Availability

The Split Second-In Consideration of Others in These Trying Times or Look Up from the Phone

I want to write about a topic I call “personal availability”. I think there will be more than one blog on this one. With the technology/digital age, each one of us can be reached by cellphone/landline voicemail, e-mail, and texting. I remember a time when none of those was available to us. Yes, I date myself, and how times have changed.

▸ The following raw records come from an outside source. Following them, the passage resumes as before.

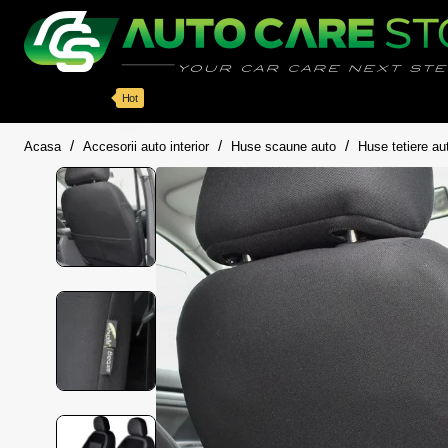
Categorii
Detailing auto
Accesorii
Pache
Hot
home
Acasa
Accesorii auto interior
Huse scaune auto
Huse tetiere au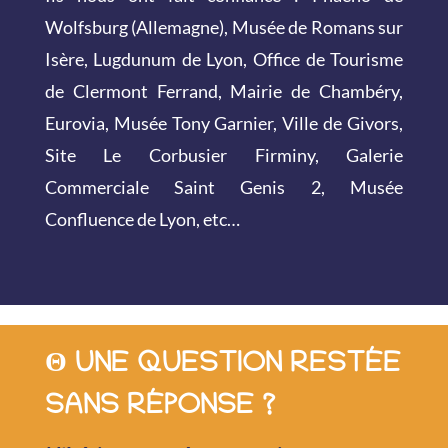
Wolfsburg (Allemagne), Musée de Romans sur
Isère, Lugdunum de Lyon, Office de Tourisme
de Clermont Ferrand, Mairie de Chambéry,
Eurovia, Musée Tony Garnier, Ville de Givors,
Site Le Corbusier Firminy, Galerie
Commerciale Saint Genis 2, Musée
Confluence de Lyon, etc…
Θ UNE QUESTION RESTÉE
SANS RÉPONSE ?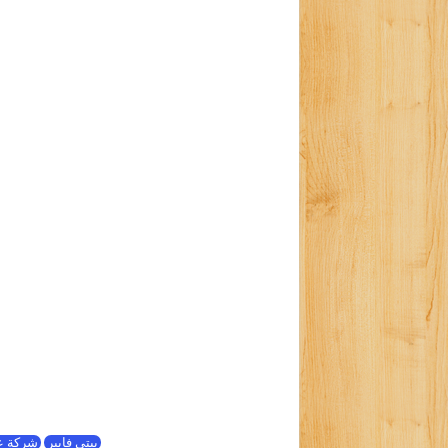
بيتي فايبر
شركة ع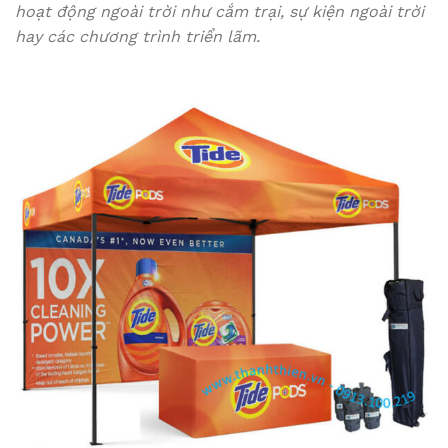
hoạt động ngoài trời như cắm trại, sự kiện ngoài trời
hay các chương trình triển lãm.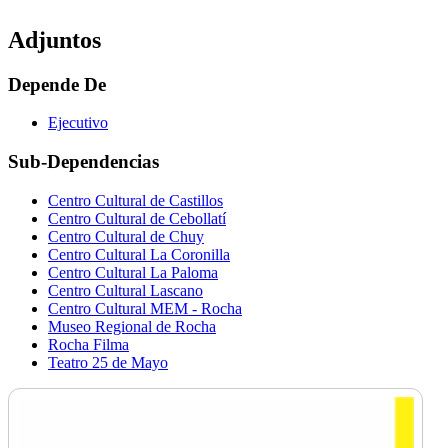
Adjuntos
Depende De
Ejecutivo
Sub-Dependencias
Centro Cultural de Castillos
Centro Cultural de Cebollatí
Centro Cultural de Chuy
Centro Cultural La Coronilla
Centro Cultural La Paloma
Centro Cultural Lascano
Centro Cultural MEM - Rocha
Museo Regional de Rocha
Rocha Filma
Teatro 25 de Mayo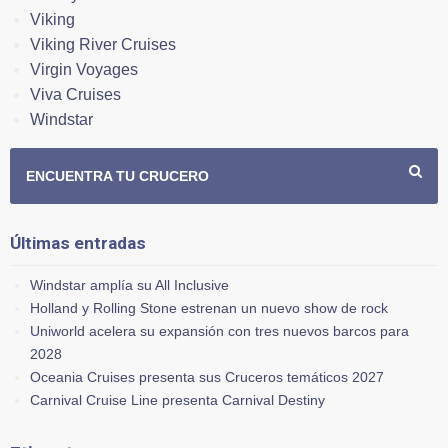
Viking
Viking River Cruises
Virgin Voyages
Viva Cruises
Windstar
ENCUENTRA TU CRUCERO
Últimas entradas
Windstar amplía su All Inclusive
Holland y Rolling Stone estrenan un nuevo show de rock
Uniworld acelera su expansión con tres nuevos barcos para
2028
Oceania Cruises presenta sus Cruceros temáticos 2027
Carnival Cruise Line presenta Carnival Destiny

I am being a bit too concrete when I describe two types of people involving messages that have been sent: 1.) the impatient sender and 2.) the rude receiver. The impatient sender is one like my next-door neighbor (we used to get along very well but things have radically changed with that acquaintance). She sends e-mails or leaves voicemails or texts and expects an immediate response. She is impatient if the message is not returned within minutes. One time, she left me a text asking me to meet a gentleman who was in front of our complex to work on our security system. He was right there at that moment when she left the text! I did not see the text for another hour after she sent it. I had to put on appropriate clothes and then I ran outside to meet the gentleman. Of course, he had left by the time I made it out front. In another incident when I was Social Studies Department Chairperson at a local high school, one of my duties was to work with student teachers. I would be contacted by an instructor at the local university to arrange to have these soon-to-be teachers work with us. One gentleman who did this often for us at my school was very impatient with his reaching out to me. He knew I would be teaching class when he called during the day during the week. He would call my cell phone, then my home phone, and then he would call the previous department chairperson because according to him, I was unavailable. He needed me to be available when he called. No consideration that I just could not speak with him when he called.

What my neighbor and the university instructor needed to think through concerns that the person he/she was trying to reach was unavailable and could not speak. I have found that many people have the attitude, “I must talk to her/him now! And she/he must be available right now to speak with me.”  The Split Second discusses that often the people we need or want to speak with are not available. It is nice that we have the luxury of voicemail and texting; however, the person may take some time to respond.

On the other hand, there is a person who never responds to a text, e-mail, or voicemail. This is just as rude as demanding an immediate response to a message. There are many of these folks. Yes, a message does not have to be responded to right away, but responding to it in a timely manner unless the sender is not a friend, family member, or essential business contact is the kind thing to do. None of us can be available all the time for people in our lives, but it is nice to return the communication as soon as possible.

I just still might get this book published. Who knows?